The Bill, ‘The Cryptocurrency and Regulation of Official Digital Currency Bill, 2021’ is to be tabled in the Lok Sabha Session as per the papers placed before the Parliament bulletins.
“To create a facilitative framework for creation of theofficial digital currency to be issued by the Reserve Bank of India. The Bill also seeks to prohibit all private cryptocurrencies in India, however, it allows for certain exceptions to promote the underlying technology of crytptocurrency and its uses, said the purpose of the Bill in the papers placed before the bulletins.

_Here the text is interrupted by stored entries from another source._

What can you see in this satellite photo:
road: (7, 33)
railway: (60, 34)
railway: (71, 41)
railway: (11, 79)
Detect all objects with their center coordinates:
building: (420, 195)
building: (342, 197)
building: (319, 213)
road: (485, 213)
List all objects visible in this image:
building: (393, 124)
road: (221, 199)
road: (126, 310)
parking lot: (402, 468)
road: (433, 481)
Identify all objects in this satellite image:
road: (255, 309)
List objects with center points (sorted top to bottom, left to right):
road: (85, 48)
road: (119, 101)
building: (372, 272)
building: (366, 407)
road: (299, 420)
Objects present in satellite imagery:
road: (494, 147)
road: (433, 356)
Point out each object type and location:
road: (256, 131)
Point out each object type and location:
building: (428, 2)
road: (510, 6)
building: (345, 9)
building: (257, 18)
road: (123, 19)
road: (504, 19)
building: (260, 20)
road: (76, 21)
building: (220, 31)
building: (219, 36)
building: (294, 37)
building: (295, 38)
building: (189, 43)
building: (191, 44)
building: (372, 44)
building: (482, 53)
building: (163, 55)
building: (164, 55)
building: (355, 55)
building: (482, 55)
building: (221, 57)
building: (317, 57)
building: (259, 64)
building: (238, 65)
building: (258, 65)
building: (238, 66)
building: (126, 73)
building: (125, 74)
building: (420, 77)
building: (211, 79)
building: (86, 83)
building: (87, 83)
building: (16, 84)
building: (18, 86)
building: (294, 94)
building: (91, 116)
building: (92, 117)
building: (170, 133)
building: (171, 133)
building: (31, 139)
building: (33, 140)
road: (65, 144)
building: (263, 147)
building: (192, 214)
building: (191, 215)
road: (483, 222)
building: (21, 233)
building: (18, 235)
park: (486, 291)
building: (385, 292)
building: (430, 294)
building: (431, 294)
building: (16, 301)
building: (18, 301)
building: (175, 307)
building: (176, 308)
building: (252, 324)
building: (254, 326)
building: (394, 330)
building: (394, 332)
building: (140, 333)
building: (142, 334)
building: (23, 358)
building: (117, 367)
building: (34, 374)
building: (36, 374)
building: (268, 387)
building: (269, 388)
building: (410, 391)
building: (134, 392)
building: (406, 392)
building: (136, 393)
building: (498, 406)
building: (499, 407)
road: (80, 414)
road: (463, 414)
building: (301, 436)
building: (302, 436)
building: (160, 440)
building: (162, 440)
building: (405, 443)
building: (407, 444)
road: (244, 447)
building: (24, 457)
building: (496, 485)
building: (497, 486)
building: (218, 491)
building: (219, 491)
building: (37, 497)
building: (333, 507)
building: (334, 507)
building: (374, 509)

For the past six-seven years, including India many countries were looking for the introduction of the digital currencies, when Bitcoin like crypto currencies started flooding in the World and their trades became proffered in many sectors. The Reserve Bank of India (RBI) is also exploring the option of issuing a digital version of the rupee, which could serve as the Central Bank Digital Currency.
The proposed bill will provide the Reserve Bank of India (RBI) with the necessary legal powers to develop a central bank-backed digital currency (CBDC), according to Parliament Bulletin on the new Bills to be placed before Lok Sabha and Rajya Sabha.
The Government wants to promote the use of blockchain across various use-cases, this bill is expected India’s entry the global race of digital currencies or CBDCs while at the same time banning “private” crypto-currencies like Bitcoin and Ethereum among others. Recently China also banned private operators in this field by regularising the government operation on digital or crypto currency.
The Government’s decision to introduce The Cryptocurrency and Regulation of Official Digital Currency Bill, 2021 comes a week after the RBI said it had begun exploring the possibility of issuing and developing a digital currency or digital Rupee.
This is a reversal of the RBI’s position. Back in December 2019, RBI Governor Shaktikanta Das said that it was very early to speak on CBDCs. “Some discussions are going on. Technology has yet not fully evolved. It is still in very incipient stage of discussions and the RBI we have examined it internally,” Das said. Indian crypto founders are taken aback by this news, but still hope that the Government will work with the industry to ensure that there is some legality to their operations going forward.